A classical machine learning architecture consists of the steps shown in Figure 1. For each block, an individually specialized algorithm can be chosen depending on which type of data is available (images, documents, numbers, etc.).
Figure 1: Classical machine learning architecture
This is the process of getting features which might help to predict the given product. For example, if one wanted to predict the sizes of a T-shirt, one would get the name, brand, width, height, color and price of a T-shirt. These attributes form a feature vector as can be seen in Figure 2. However, some information might be completely unnecessary and getting rid of it is part of the next step.
[name, brand, width, height, color, price]T
Figure 2: Feature vector of a T-shirt
As stated above, in this step only important features are selected. This means features that carry no information are discarded. Imagine we want to predict the sizes of a T-shirt (S, M, L) and let us assume the size is only depending on the width and length of a T-shirt. All additional information like the price or brand are then completely unnecessary. Fewer features usually lead to less noise, less memory usage and faster times for classification. However, the tricky part is to find these relevant features.
Well known classifiers which are often used are k-NN, Naive Bayes, Decision Trees, Random Forests, Support Vector Machines and Neural Networks, just to name a few. Each one of these classifiers has its own strengths and weaknesses. Some have long training phases, some cannot deal with high dimensional feature spaces and others make some assumption about the a priori distribution of the data points. The selection of the classifier is a crucial part in the machine learning pipeline and can greatly influence the final outcome. Therefore, one should carefully think before choosing one of them.

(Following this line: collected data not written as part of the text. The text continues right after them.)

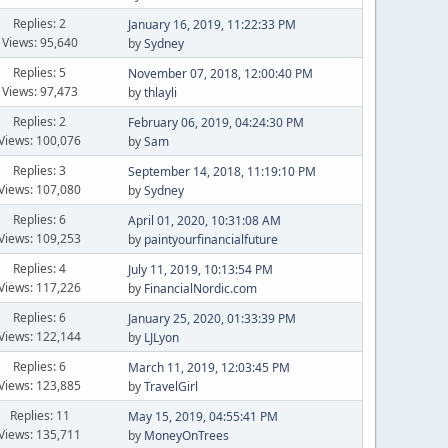
Replies: 2
January 16, 2019, 11:22:33 PM
Views: 95,640
by
Sydney
Replies: 5
November 07, 2018, 12:00:40 PM
Views: 97,473
by
thlayli
Replies: 2
February 06, 2019, 04:24:30 PM
Views: 100,076
by
Sam
Replies: 3
September 14, 2018, 11:19:10 PM
Views: 107,080
by
Sydney
Replies: 6
April 01, 2020, 10:31:08 AM
Views: 109,253
by
paintyourfinancialfuture
Replies: 4
July 11, 2019, 10:13:54 PM
Views: 117,226
by
FinancialNordic.com
Replies: 6
January 25, 2020, 01:33:39 PM
Views: 122,144
by
LJLyon
Replies: 6
March 11, 2019, 12:03:45 PM
Views: 123,885
by
TravelGirl
Replies: 11
May 15, 2019, 04:55:41 PM
Views: 135,711
by
MoneyOnTrees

Figure 3: Example of a classifier
While the basic principles for machine learning tasks as shown above are quite obvious, the devil is as always in the details.
For example, the outcome of a machine learning experiment is hardly predictable. Meaning you have to run an actual experiment in order to know how good your system will perform. Designing and conducting such tests is, however, very time consuming, but absolutely necessary to do some proper model selection and cross-validation. It is especially important to be able to make some assumptions about the generalizability of the machine learning system.
Here at Stylight, we perform a nested cross-validation to find the best model and its presumable performance with new unseen data. We tried different splits for training and testing sets and found out that a classical 80/20 ratio works best for us. However, this number can vary depending on the data but can be seen as a rule of thumb.
As we have an enormous amount of products to process we developed our own fully automated testing and validation environment in order to generate new models. It is heavily parallelized and has a low memory footprint. This allows us to test new ideas very quickly. In addition to that, we use confusion matrices amongst other things for visualizing our results. There we can see changes we make directly and identify fashion categories which might be harder to predict than others.
Last but not least, our attempts with machine learning are quite promising and we definitely want to do more in this direction. This is the reason why we are continually exploring new ways in which we can apply machine learning to make our daily work more efficient.